*Document excerpt*:
When one mentions the name of #WilliamEdwardParry, one brings to mind the search for the Northwest passage.  Parry made three voyages in his quest to find the elusive Northwest Passage.  On his first attempt in 1819-20, Parry found a way through Lancaster Sound but no further.  His second attempt in 1821-23 saw him explore Hudson Bay for a more southerly route but he had no luck.  Foxe Basin, Repulse Bay and Melville Peninsula were unaccommodating as to routes west.  The ice closed in and Parry spent the winter.  To keep morale up he set up a theatre company and a school as well as an observatory.

William Edward Parry, rear-admiral stipple engraving by unknown artist @ 1825

From Inuit in the vicinity, Parry discovered information on a passage to the north of were they had wintered which supposedly led to open water.  He sailed north to find the strait which is now known as the Fury and Hecla Strait (the names of the ships in Parry’s voyage).  The strait never cleared of ice so sailing was impossible but a foot traverse did reveal a body of water to the west.  After a second wintering, Parry was forced to return to England due to lack of supplies.

Parry’s third and most disappointing attempt in 1824-25 saw him in Prince Regent Inlet.  Ice around Baffin Bay forced him to over-winter in the Inlet and early in the spring while searching for an opening the Fury ran aground and was lost.  With two crews on-board, Parry was forced to return to England.  It was not a total loss, for much information regarding the position of the magnetic pole was collected as well as information on arctic flora and fauna.

William Edward Parry, rear-admiral stipple engraving close-up – unknown artist @ 1825

Parry also made an attempt to reach the North Pole in 1827 but reached only 82*54′ north.  This remained the northerly latitude record for 49 years.  Parry also pioneered the use of cans for storing rations but he forgot to invent the can opener at the same time so opening might have been a bit messy.

The stipple engraving (which I have not yet found another copy of) is on a 9″ by 12″ piece of paper and has a lightly pencilled ‘Admiral W Parry’ on the lower right.  It is one of the finest stipple engravings in my collection – done with exquisite technique.

*Actions to take*:
[1] In the text on William Edward Parry, rewrite the paragraph that begins "Parry's third and most disappointing attempt" as a short bulleted list that keeps its main facts.
[2] Decide whether each statement agrees with the text on William Edward Parry. Answer yes or no, and quote the words from the text that settle it.
(a) On his first attempt, Parry found a way through Lancaster Sound.
(b) The Fury and Hecla Strait cleared of ice, so Parry was able to sail through it.
(c) The latitude Parry reached in 1827 remained the northerly record for 49 years.
[3] Translate this sentence from the text on William Edward Parry into Spanish: "After a second wintering, Parry was forced to return to England due to lack of supplies."

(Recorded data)
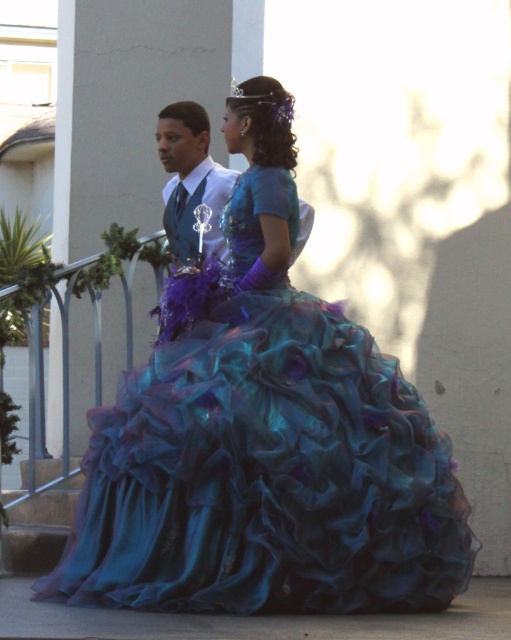
Question: Is teal satin gown at center below matte blue suit at center?

Choices:
 (A) yes
 (B) no

Answer: (A)

Question: Is teal satin gown at center to the left of matte blue suit at center from the viewer's perspective?

Choices:
 (A) yes
 (B) no

Answer: (B)

Question: Which object is farther from the camera taking this photo?

Choices:
 (A) teal satin gown at center
 (B) matte blue suit at center

Answer: (B)

Question: Which point appears closest to the camera in this image?

Choices:
 (A) (227, 365)
 (B) (216, 241)

Answer: (A)

Question: In this image, where is teal satin gown at center located relative to matte blue suit at center?

Choices:
 (A) right
 (B) left

Answer: (A)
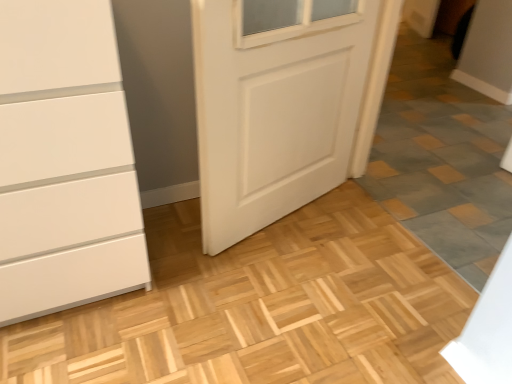
Question: Considering the positions of gray stone tile at lower right and white matte door at center in the image, is gray stone tile at lower right wider or thinner than white matte door at center?

Choices:
 (A) thin
 (B) wide

Answer: (A)

Question: Visually, is gray stone tile at lower right positioned to the left or to the right of white matte door at center?

Choices:
 (A) right
 (B) left

Answer: (A)

Question: From the image's perspective, relative to white matte door at center, is gray stone tile at lower right above or below?

Choices:
 (A) below
 (B) above

Answer: (A)

Question: In the image, is white matte door at center positioned in front of or behind gray stone tile at lower right?

Choices:
 (A) front
 (B) behind

Answer: (B)

Question: Looking at the image, does white matte door at center seem bigger or smaller compared to gray stone tile at lower right?

Choices:
 (A) big
 (B) small

Answer: (A)

Question: Visually, is white matte door at center positioned to the left or to the right of gray stone tile at lower right?

Choices:
 (A) right
 (B) left

Answer: (B)

Question: From a real-world perspective, relative to gray stone tile at lower right, is white matte door at center vertically above or below?

Choices:
 (A) below
 (B) above

Answer: (A)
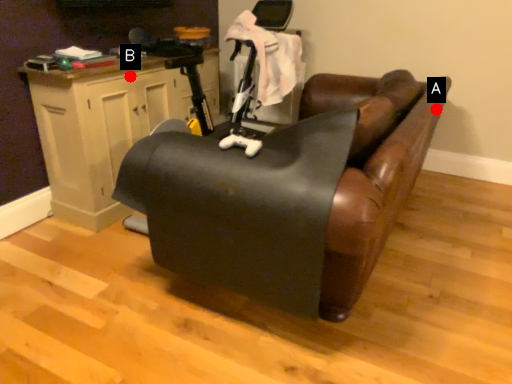
Question: Two points are circled on the image, labeled by A and B beside each circle. Which point is farther to the camera?

Choices:
 (A) A is further
 (B) B is further

Answer: (B)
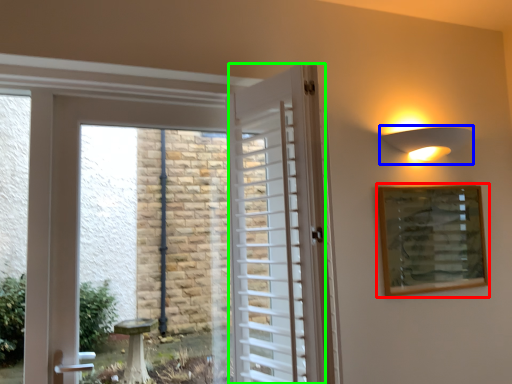
Question: Which is nearer to the picture frame (highlighted by a red box)? light fixture (highlighted by a blue box) or door (highlighted by a green box).

Choices:
 (A) light fixture
 (B) door

Answer: (A)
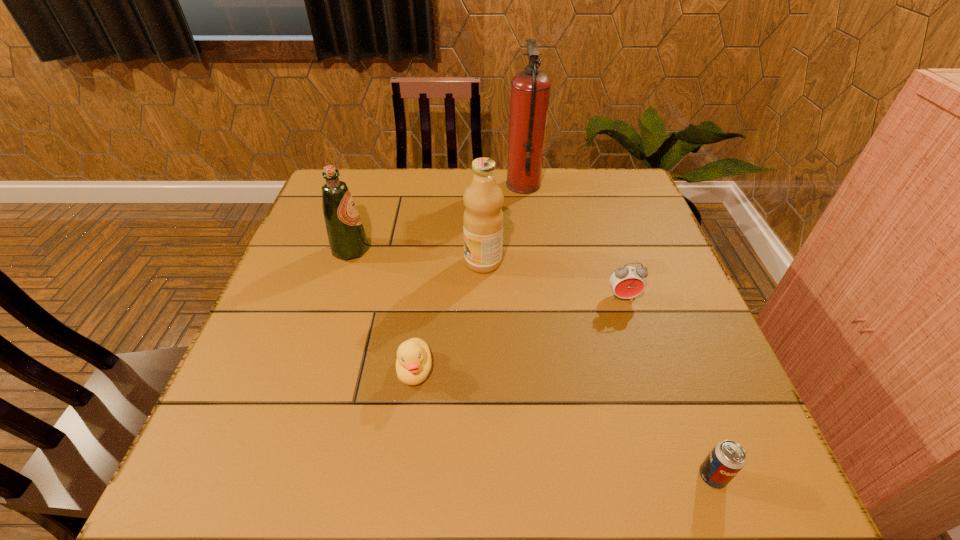
The image size is (960, 540). I want to click on free point between the fourth object from left to right and the nearest object, so 618,330.

Locate which object is the closest to the nearest object. Please provide its 2D coordinates. Your answer should be formatted as a tuple, i.e. [(x, y)], where the tuple contains the x and y coordinates of a point satisfying the conditions above.

[(627, 282)]

Identify the location of object that stands as the second closest to the fourth object from right to left. The width and height of the screenshot is (960, 540). (530, 89).

At what (x,y) coordinates should I click in order to perform the action: click on free space that satisfies the following two spatial constraints: 1. at the nozzle of the fourth object from left to right; 2. on the face of the fifth object from right to left. Please return your answer as a coordinate pair (x, y). Looking at the image, I should click on (547, 370).

You are a GUI agent. You are given a task and a screenshot of the screen. Output one action in this format:
    pyautogui.click(x=<x>, y=<y>)
    Task: Click on the vacant region that satisfies the following two spatial constraints: 1. at the nozzle of the farthest object; 2. on the face of the duckling
    
    Given the screenshot: What is the action you would take?
    pyautogui.click(x=547, y=370)

The width and height of the screenshot is (960, 540). I want to click on free region that satisfies the following two spatial constraints: 1. on the face of the nearest object; 2. on the right side of the fifth farthest object, so pos(401,476).

I want to click on vacant space that satisfies the following two spatial constraints: 1. on the label of the fourth object from right to left; 2. on the right side of the beer can, so [485, 476].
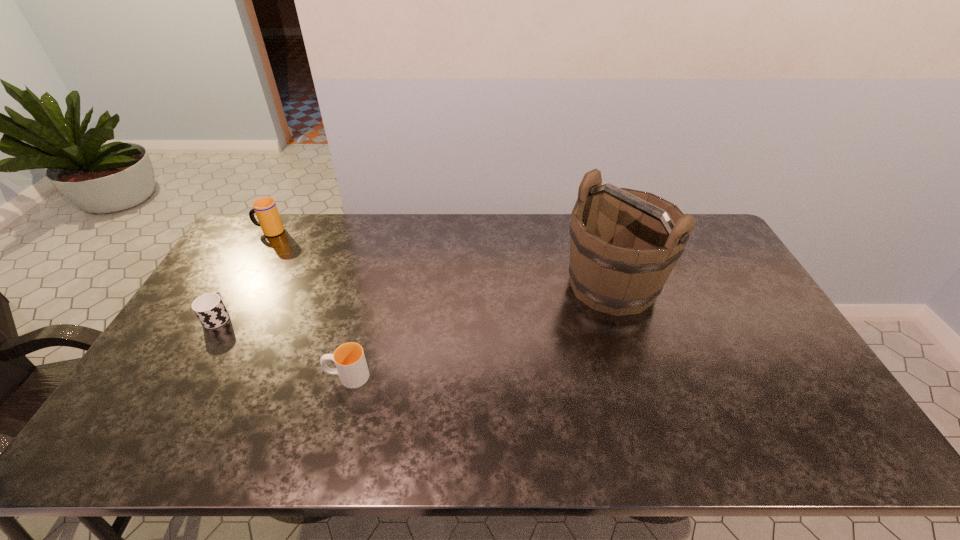
Image resolution: width=960 pixels, height=540 pixels. Identify the location of vacant space at the left edge of the desktop. tap(190, 379).

At what (x,y) coordinates should I click in order to perform the action: click on free space at the right edge of the desktop. Please return your answer as a coordinate pair (x, y). Looking at the image, I should click on (727, 278).

This screenshot has height=540, width=960. Identify the location of vacant space at the near left corner of the desktop. (167, 450).

The image size is (960, 540). What are the coordinates of `vacant space in between the tallest cup and the tallest object` in the screenshot? It's located at (441, 258).

In order to click on vacant area that lies between the rightmost object and the shortest object in this screenshot , I will do `click(415, 301)`.

Locate an element on the screen. This screenshot has height=540, width=960. vacant area that lies between the tallest object and the second tallest object is located at coordinates (441, 258).

Find the location of a particular element. The image size is (960, 540). vacant area between the rightmost object and the third tallest object is located at coordinates (480, 330).

Locate an element on the screen. This screenshot has height=540, width=960. empty location between the nearest object and the shortest object is located at coordinates (282, 347).

Locate an element on the screen. vacant space in between the nearest object and the rightmost object is located at coordinates (480, 330).

Where is `free spot between the tallest object and the shortest object`? This screenshot has height=540, width=960. free spot between the tallest object and the shortest object is located at coordinates (415, 301).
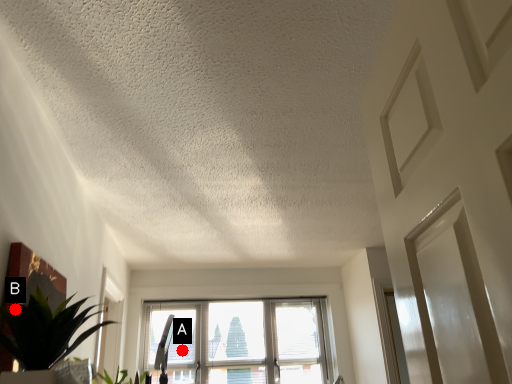
Question: Two points are circled on the image, labeled by A and B beside each circle. Which point is farther to the camera?

Choices:
 (A) A is further
 (B) B is further

Answer: (A)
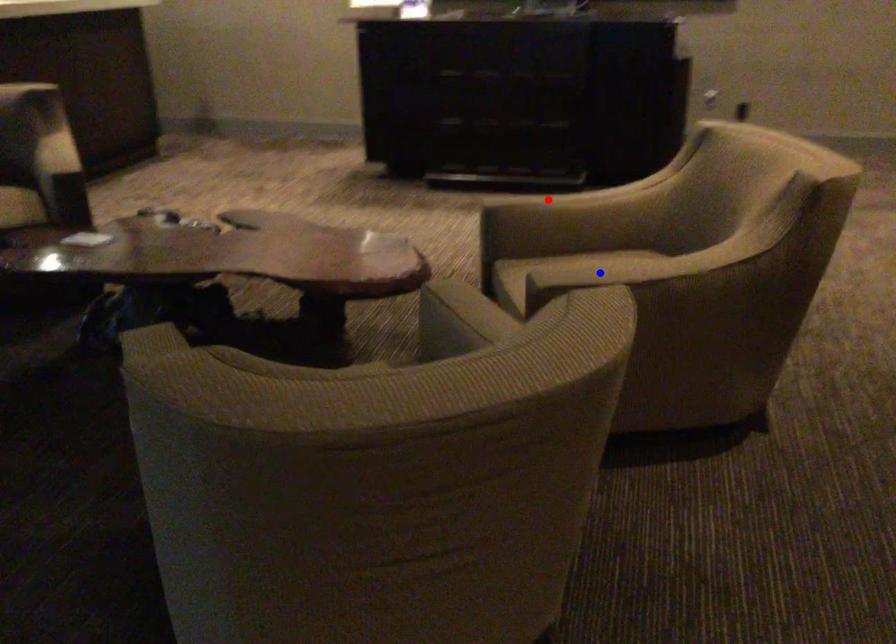
Question: In the image, two points are highlighted. Which point is nearer to the camera? Reply with the corresponding letter.

Choices:
 (A) blue point
 (B) red point

Answer: (A)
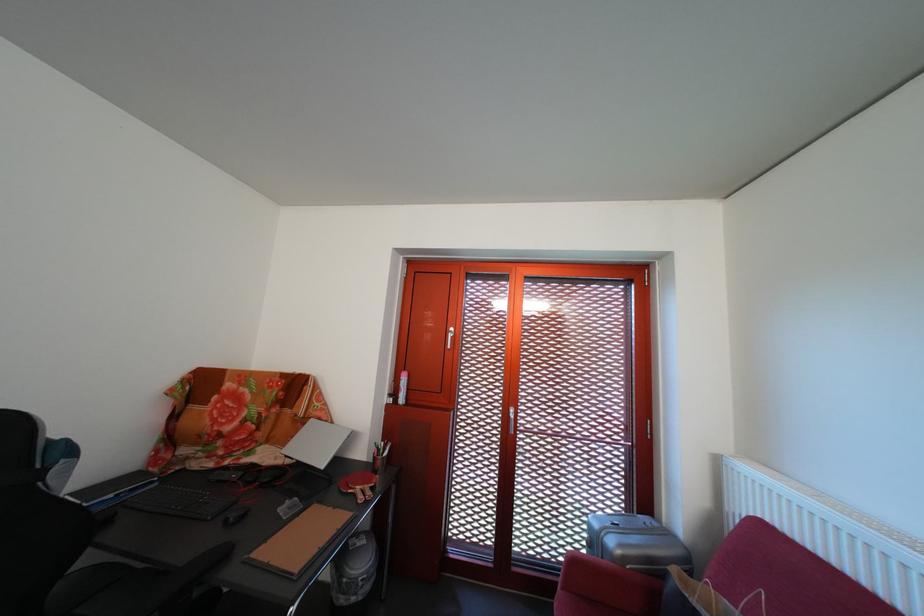
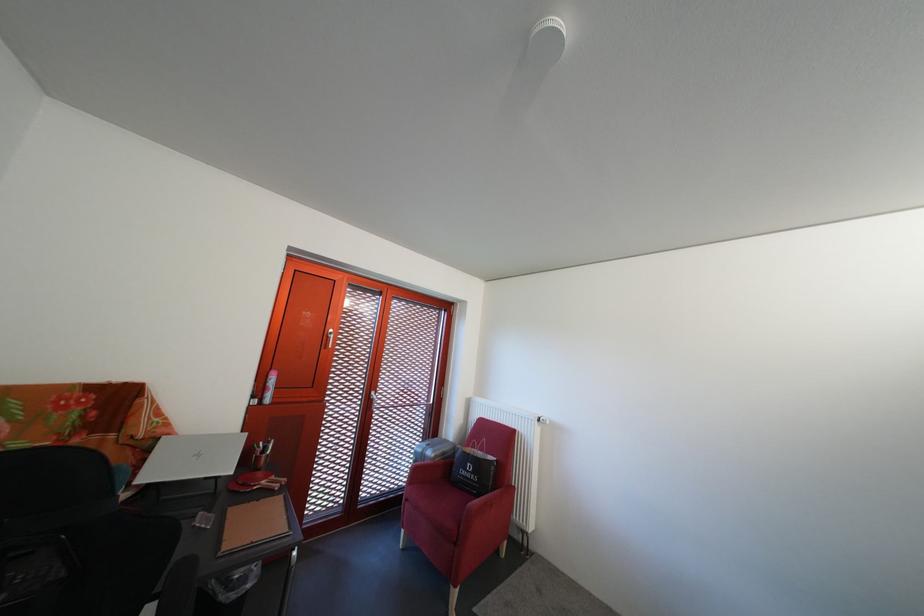
In the second image, find the point that corresponds to the point at 622,549 in the first image.

(441, 459)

*Answers to the exercise*:
[1]
- Parry's third attempt, in 1824-25, took him to Prince Regent Inlet and was his most disappointing.
- Ice around Baffin Bay forced him to over-winter in the Inlet.
- Early in the spring, while searching for an opening, the Fury ran aground and was lost.
- With two crews on board, Parry had to return to England.
- The voyage was not a total loss: much information was collected on the position of the magnetic pole and on arctic flora and fauna.

[2]
(a) Yes: "On his first attempt in 1819-20, Parry found a way through Lancaster Sound but no further."
(b) No: "The strait never cleared of ice so sailing was impossible"
(c) Yes: "This remained the northerly latitude record for 49 years."

[3] Tras una segunda invernada, Parry se vio obligado a regresar a Inglaterra por falta de provisiones.